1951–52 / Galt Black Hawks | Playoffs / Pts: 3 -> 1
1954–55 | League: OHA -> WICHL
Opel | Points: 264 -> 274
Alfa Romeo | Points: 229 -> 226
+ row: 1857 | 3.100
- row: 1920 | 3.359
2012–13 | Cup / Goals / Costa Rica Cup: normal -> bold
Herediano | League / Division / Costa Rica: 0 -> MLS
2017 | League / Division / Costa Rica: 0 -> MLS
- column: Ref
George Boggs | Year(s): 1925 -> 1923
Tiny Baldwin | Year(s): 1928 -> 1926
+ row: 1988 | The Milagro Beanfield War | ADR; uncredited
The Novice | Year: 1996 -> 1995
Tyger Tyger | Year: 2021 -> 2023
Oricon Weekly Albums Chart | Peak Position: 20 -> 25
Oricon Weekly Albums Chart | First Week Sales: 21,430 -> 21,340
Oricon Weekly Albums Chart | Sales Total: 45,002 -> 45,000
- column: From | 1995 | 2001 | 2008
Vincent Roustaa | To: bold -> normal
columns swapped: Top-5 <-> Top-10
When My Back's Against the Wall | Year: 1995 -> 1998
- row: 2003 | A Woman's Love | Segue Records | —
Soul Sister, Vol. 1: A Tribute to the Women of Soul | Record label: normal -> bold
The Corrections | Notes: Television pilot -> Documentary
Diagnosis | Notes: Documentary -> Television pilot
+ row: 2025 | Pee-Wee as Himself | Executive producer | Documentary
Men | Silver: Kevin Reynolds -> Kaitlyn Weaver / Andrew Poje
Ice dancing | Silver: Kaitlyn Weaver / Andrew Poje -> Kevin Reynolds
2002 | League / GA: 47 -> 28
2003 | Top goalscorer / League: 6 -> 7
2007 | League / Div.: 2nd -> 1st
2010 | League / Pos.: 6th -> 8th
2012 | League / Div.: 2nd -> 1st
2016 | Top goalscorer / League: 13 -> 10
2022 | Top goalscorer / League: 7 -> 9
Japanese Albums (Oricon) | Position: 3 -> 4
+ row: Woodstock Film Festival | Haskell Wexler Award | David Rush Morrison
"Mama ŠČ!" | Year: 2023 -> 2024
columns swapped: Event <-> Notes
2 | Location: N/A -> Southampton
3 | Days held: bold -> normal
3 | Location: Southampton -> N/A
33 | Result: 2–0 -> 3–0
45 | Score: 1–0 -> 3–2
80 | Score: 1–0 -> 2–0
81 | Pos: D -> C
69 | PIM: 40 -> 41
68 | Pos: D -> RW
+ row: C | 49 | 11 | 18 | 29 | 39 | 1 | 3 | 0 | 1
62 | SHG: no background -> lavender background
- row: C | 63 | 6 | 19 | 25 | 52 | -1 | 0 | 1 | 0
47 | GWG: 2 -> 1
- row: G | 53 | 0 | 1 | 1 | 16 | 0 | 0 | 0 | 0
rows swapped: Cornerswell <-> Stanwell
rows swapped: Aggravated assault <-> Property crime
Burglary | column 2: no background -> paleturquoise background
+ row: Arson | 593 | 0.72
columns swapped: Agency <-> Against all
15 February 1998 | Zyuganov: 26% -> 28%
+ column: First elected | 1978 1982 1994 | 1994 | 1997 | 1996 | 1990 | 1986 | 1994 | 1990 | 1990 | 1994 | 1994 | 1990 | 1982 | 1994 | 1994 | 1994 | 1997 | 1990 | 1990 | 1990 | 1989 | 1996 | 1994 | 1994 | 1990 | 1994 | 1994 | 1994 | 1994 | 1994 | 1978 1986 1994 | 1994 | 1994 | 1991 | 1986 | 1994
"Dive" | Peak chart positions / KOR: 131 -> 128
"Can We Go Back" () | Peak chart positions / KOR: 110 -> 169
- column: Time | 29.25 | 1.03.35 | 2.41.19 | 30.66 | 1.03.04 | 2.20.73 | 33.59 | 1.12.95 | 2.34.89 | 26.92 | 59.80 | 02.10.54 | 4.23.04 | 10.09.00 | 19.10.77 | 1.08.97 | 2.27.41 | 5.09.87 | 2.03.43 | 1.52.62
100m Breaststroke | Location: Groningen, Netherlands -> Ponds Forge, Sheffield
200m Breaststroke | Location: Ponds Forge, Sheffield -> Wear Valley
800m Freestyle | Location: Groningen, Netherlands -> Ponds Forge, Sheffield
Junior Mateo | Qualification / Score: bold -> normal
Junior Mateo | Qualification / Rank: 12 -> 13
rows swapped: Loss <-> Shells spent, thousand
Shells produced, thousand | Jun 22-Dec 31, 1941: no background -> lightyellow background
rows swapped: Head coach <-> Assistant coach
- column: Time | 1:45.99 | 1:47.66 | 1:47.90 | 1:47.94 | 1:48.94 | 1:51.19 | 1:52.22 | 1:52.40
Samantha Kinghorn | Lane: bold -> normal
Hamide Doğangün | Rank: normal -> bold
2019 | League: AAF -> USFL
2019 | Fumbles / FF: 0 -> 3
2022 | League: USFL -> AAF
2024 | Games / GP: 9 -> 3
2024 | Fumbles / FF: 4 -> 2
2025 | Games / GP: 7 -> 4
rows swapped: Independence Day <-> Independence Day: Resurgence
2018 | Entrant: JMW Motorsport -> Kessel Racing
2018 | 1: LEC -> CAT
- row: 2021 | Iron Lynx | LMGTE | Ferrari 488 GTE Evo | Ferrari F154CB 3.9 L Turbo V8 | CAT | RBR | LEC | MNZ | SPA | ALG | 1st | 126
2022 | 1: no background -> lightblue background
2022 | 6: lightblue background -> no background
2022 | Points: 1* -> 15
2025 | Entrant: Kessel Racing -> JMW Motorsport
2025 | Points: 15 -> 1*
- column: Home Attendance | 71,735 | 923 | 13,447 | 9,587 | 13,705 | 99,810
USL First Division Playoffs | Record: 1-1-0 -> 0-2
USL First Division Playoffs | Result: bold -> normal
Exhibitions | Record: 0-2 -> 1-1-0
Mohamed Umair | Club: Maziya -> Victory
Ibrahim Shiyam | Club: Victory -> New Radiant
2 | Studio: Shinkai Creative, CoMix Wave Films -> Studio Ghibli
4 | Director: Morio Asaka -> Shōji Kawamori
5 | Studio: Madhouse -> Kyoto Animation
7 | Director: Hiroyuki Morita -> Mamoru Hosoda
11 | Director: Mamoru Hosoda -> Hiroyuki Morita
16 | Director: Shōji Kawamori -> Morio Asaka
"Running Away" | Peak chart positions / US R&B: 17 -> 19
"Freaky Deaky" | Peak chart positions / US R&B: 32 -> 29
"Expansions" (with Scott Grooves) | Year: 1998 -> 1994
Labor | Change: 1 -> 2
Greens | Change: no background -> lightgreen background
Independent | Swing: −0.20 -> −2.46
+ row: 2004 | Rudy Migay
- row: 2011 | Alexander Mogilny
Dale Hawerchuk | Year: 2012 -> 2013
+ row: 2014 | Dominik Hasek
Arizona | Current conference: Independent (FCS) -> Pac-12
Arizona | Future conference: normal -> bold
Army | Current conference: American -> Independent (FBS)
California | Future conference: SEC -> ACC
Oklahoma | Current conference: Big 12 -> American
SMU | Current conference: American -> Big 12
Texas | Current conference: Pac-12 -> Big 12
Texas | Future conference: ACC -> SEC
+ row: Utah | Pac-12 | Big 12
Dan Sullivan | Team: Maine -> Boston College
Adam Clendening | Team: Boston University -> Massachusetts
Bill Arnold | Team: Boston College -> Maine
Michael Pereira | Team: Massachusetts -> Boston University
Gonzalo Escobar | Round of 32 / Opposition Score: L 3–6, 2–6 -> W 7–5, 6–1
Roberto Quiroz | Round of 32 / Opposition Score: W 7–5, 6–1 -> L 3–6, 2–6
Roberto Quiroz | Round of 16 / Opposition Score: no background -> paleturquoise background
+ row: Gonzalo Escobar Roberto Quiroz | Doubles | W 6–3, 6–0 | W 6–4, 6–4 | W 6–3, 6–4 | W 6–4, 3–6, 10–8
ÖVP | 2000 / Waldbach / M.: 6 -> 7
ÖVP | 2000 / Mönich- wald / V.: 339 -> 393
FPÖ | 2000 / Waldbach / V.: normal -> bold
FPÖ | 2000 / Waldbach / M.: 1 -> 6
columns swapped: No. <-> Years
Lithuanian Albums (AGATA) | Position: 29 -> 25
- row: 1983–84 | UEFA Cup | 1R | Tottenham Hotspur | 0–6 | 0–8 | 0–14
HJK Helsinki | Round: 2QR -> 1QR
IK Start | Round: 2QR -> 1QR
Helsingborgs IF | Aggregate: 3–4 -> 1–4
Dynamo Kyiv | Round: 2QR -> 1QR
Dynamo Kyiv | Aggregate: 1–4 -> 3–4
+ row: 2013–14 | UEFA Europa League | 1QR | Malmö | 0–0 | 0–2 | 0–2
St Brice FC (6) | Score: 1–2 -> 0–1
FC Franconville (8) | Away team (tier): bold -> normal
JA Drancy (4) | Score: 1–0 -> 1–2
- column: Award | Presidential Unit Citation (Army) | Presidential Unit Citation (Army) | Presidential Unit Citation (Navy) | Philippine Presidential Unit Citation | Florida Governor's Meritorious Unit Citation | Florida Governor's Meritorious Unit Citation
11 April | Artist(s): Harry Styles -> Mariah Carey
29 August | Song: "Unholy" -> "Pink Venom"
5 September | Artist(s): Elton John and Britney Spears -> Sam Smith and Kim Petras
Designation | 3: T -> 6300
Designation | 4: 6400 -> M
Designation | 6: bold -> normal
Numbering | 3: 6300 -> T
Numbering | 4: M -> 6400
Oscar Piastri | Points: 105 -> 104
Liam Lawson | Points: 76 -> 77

▶ **TASK DIRECTIONS**:
Reproduce the lines without changes, from the very first line up to and including the line with "David Rush Morrison".

▶ **COMPLETED EXERCISE**:
1951–52 / Galt Black Hawks | Playoffs / Pts: 3 -> 1
1954–55 | League: OHA -> WICHL
Opel | Points: 264 -> 274
Alfa Romeo | Points: 229 -> 226
+ row: 1857 | 3.100
- row: 1920 | 3.359
2012–13 | Cup / Goals / Costa Rica Cup: normal -> bold
Herediano | League / Division / Costa Rica: 0 -> MLS
2017 | League / Division / Costa Rica: 0 -> MLS
- column: Ref
George Boggs | Year(s): 1925 -> 1923
Tiny Baldwin | Year(s): 1928 -> 1926
+ row: 1988 | The Milagro Beanfield War | ADR; uncredited
The Novice | Year: 1996 -> 1995
Tyger Tyger | Year: 2021 -> 2023
Oricon Weekly Albums Chart | Peak Position: 20 -> 25
Oricon Weekly Albums Chart | First Week Sales: 21,430 -> 21,340
Oricon Weekly Albums Chart | Sales Total: 45,002 -> 45,000
- column: From | 1995 | 2001 | 2008
Vincent Roustaa | To: bold -> normal
columns swapped: Top-5 <-> Top-10
When My Back's Against the Wall | Year: 1995 -> 1998
- row: 2003 | A Woman's Love | Segue Records | —
Soul Sister, Vol. 1: A Tribute to the Women of Soul | Record label: normal -> bold
The Corrections | Notes: Television pilot -> Documentary
Diagnosis | Notes: Documentary -> Television pilot
+ row: 2025 | Pee-Wee as Himself | Executive producer | Documentary
Men | Silver: Kevin Reynolds -> Kaitlyn Weaver / Andrew Poje
Ice dancing | Silver: Kaitlyn Weaver / Andrew Poje -> Kevin Reynolds
2002 | League / GA: 47 -> 28
2003 | Top goalscorer / League: 6 -> 7
2007 | League / Div.: 2nd -> 1st
2010 | League / Pos.: 6th -> 8th
2012 | League / Div.: 2nd -> 1st
2016 | Top goalscorer / League: 13 -> 10
2022 | Top goalscorer / League: 7 -> 9
Japanese Albums (Oricon) | Position: 3 -> 4
+ row: Woodstock Film Festival | Haskell Wexler Award | David Rush Morrison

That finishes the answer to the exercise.